You could use a UD User field on the Part table, or you could modify the other original query check to prevent it. You can use the same UD field on the JobHead table to check this.

I made an outline of a data directive on the JobHead table to help as an example. It’s 2 parts, 1 in-trans directive to check for the conditions and update the UD field if they’re met, and one standard to send the email that’s enabled by the in-trans:

It doesn’t account for the job being for a top level part. Also the query table joins could be made more efficient by not joining the temp table to the job head table, and filtering using variables instead (Edit: updated to reflect this).

Some fields on just about every table seem useless. For example, Part.Gravity. We will never use that. Perfect example of a field that is useless which you can make useful. Not a perfect solution but a workable one.

I would get the admin of Epicor to create the UD field on the part table as a better alternative.

There is a field that is rarely used by companies that would be perfect for this feature… The "Head/Asm Analysis code field. It is a combo box on the Part table.

  1. create a new Head/Asm Analysis code called “First Build”
  2. When the new part is created, assign give it the “First Build” assignment.
  3. create a BPM that fires when a job is RELEASED. The BPM would look to see if the Part has the First Build flag on in the part table… if so, it would send notification to Engineering.
  4. Engineering, upon review would need to manually turn off the first build flag in the Part table, which would stop notifications in the future.
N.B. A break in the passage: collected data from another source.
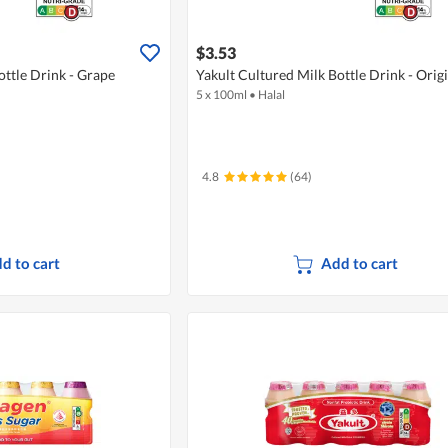
$3.53
ottle Drink - Grape
Yakult Cultured Milk Bottle Drink - Orig
5 x 100ml
•
Halal
4.8
(64)
d to cart
Add to cart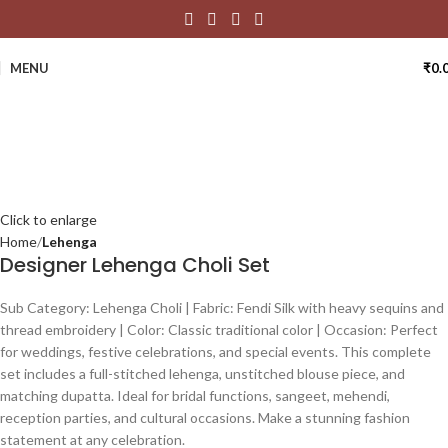
MENU
₹
0.
Click to enlarge
Home
Lehenga
Designer Lehenga Choli Set
Sub Category: Lehenga Choli | Fabric: Fendi Silk with heavy sequins and
thread embroidery | Color: Classic traditional color | Occasion: Perfect
for weddings, festive celebrations, and special events. This complete
set includes a full-stitched lehenga, unstitched blouse piece, and
matching dupatta. Ideal for bridal functions, sangeet, mehendi,
reception parties, and cultural occasions. Make a stunning fashion
statement at any celebration.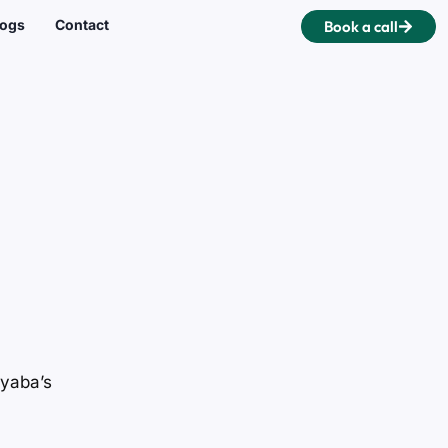
logs
Contact
Book a call
yyaba’s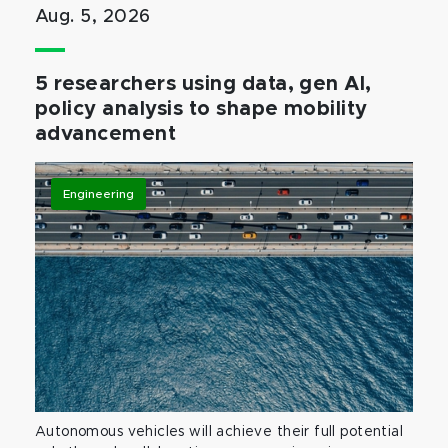
Aug. 5, 2026
5 researchers using data, gen AI,
policy analysis to shape mobility
advancement
Engineering
Autonomous vehicles will achieve their full potential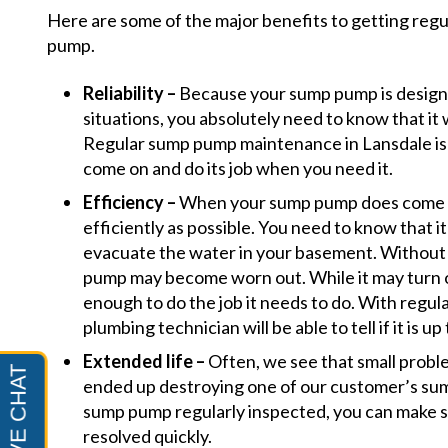
Here are some of the major benefits to getting reg
pump.
Reliability –
Because your sump pump is design
situations, you absolutely need to know that it 
Regular sump pump maintenance in Lansdale is a
come on and do its job when you need it.
Efficiency –
When your sump pump does come on
efficiently as possible. You need to know that it 
evacuate the water in your basement. Without
pump may become worn out. While it may turn on
enough to do the job it needs to do. With regula
plumbing technician will be able to tell if it is up 
Extended life –
Often, we see that small probl
ended up destroying one of our customer’s s
sump pump regularly inspected, you can make su
resolved quickly.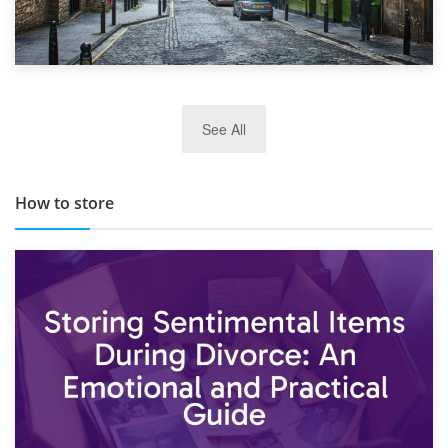
29th May 2019
See All
TOP 10 Storage Companies in Scotland 2019
How to store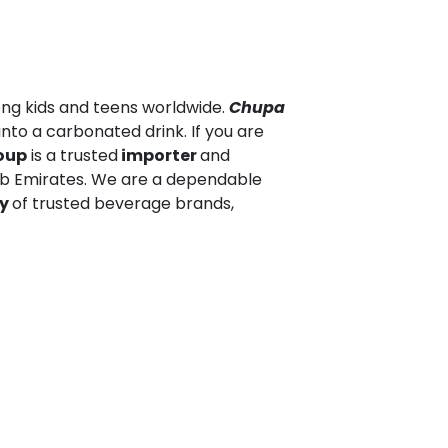
ong kids and teens worldwide.
Chupa
into a carbonated drink. If you are
oup
is a trusted
importer
and
ab Emirates. We are a dependable
ly
of trusted beverage brands,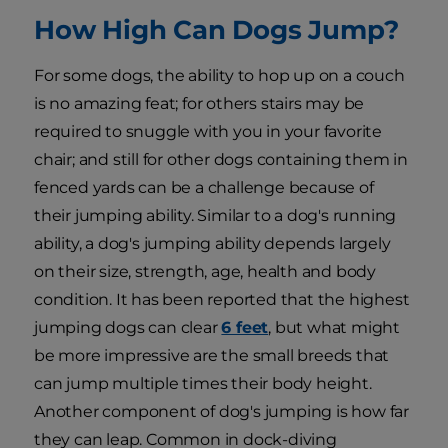
How High Can Dogs Jump?
For some dogs, the ability to hop up on a couch
is no amazing feat; for others stairs may be
required to snuggle with you in your favorite
chair; and still for other dogs containing them in
fenced yards can be a challenge because of
their jumping ability. Similar to a dog's running
ability, a dog's jumping ability depends largely
on their size, strength, age, health and body
condition. It has been reported that the highest
jumping dogs can clear
6 feet
, but what might
be more impressive are the small breeds that
can jump multiple times their body height.
Another component of dog's jumping is how far
they can leap. Common in dock-diving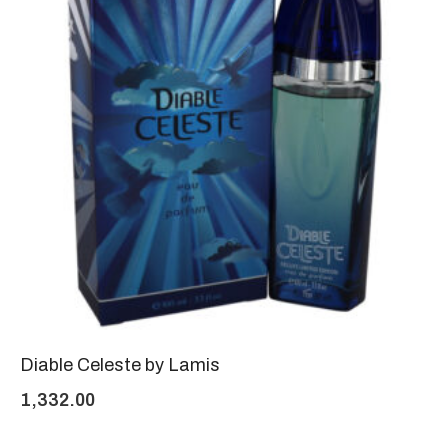
Diable Celeste by Lamis
1,332.00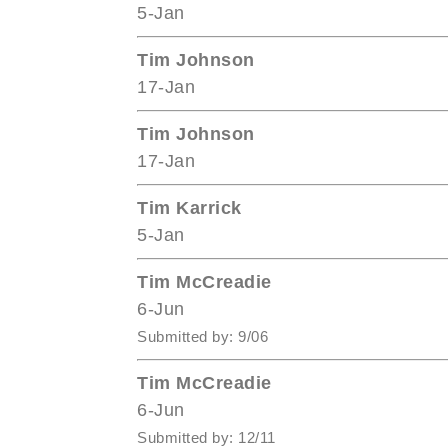
5-Jan
Tim Johnson
17-Jan
Tim Johnson
17-Jan
Tim Karrick
5-Jan
Tim McCreadie
6-Jun
Submitted by: 9/06
Tim McCreadie
6-Jun
Submitted by: 12/11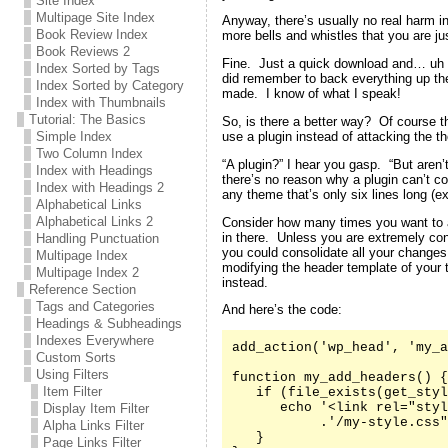
Site Index
Multipage Site Index
Anyway, there’s usually no real harm in
Book Review Index
more bells and whistles that you are jus
Book Reviews 2
Fine. Just a quick download and… uh oh
Index Sorted by Tags
did remember to back everything up the 
Index Sorted by Category
made. I know of what I speak!
Index with Thumbnails
Tutorial: The Basics
So, is there a better way? Of course t
use a plugin instead of attacking the th
Simple Index
Two Column Index
“A plugin?” I hear you gasp. “But aren’
Index with Headings
there’s no reason why a plugin can’t co
Index with Headings 2
any theme that’s only six lines long (e
Alphabetical Links
Alphabetical Links 2
Consider how many times you want to 
in there. Unless you are extremely co
Handling Punctuation
you could consolidate all your changes
Multipage Index
modifying the header template of your
Multipage Index 2
instead.
Reference Section
Tags and Categories
And here’s the code:
Headings & Subheadings
Indexes Everywhere
add_action('wp_head', 'my_a
Custom Sorts
Using Filters
function my_add_headers() {

Item Filter
   if (file_exists(get_styl
      echo '<link rel="styl
Display Item Filter
           .'/my-style.css"
Alpha Links Filter
   }

Page Links Filter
This idea could be enhanced to simply call the value “Notify Engineering” instead of “First Build”, and could be used in the future for other features.

Dont join on ttTables.

My company currently uses that field, however it will still work. Is there any way have the method directive set the Head/Asm Analysis code to ‘Blank’/null. The reason being, when jobs get cut planning usually cuts a few. If that field isn’t changed then all those jobs would be considered first time build jobs, when really they are not.

Might be a silly question, but in the image where you show the query…would that be considered joining to a TTtable? Being I am using the TTJobhead to get the part number, would using the ERP.JobHead in the query be considered ‘joining’ them? Or does that only apply when they are actually joined in the query itself?

Only when they are actually joined in the query. I updated my post, so there aren’t any ttTable joins now.

So I am trying to combine what you have drawn out with Tims suggestion to about using the Head/Asm Analysis Code. The reason is because I like the idea of allowing Engineering to turn the notification option back on if needed.

That being said, is there a way to modify what you have to do something more like:
The ttJobHead.JobReleased field has changed from False to True
Set Var. Job_PartNum = ttJobHead.PartNum
Then check If ERP.Part.AnalysisCode = NEW/REV if it is Then
Email Engineering and Set ERP.Part.AnalysisCode = Null or Blank (So the next job doesn’t send the email as well).

Would I need to change this over to the Method Directive and Invoke Part.Update to do something like that?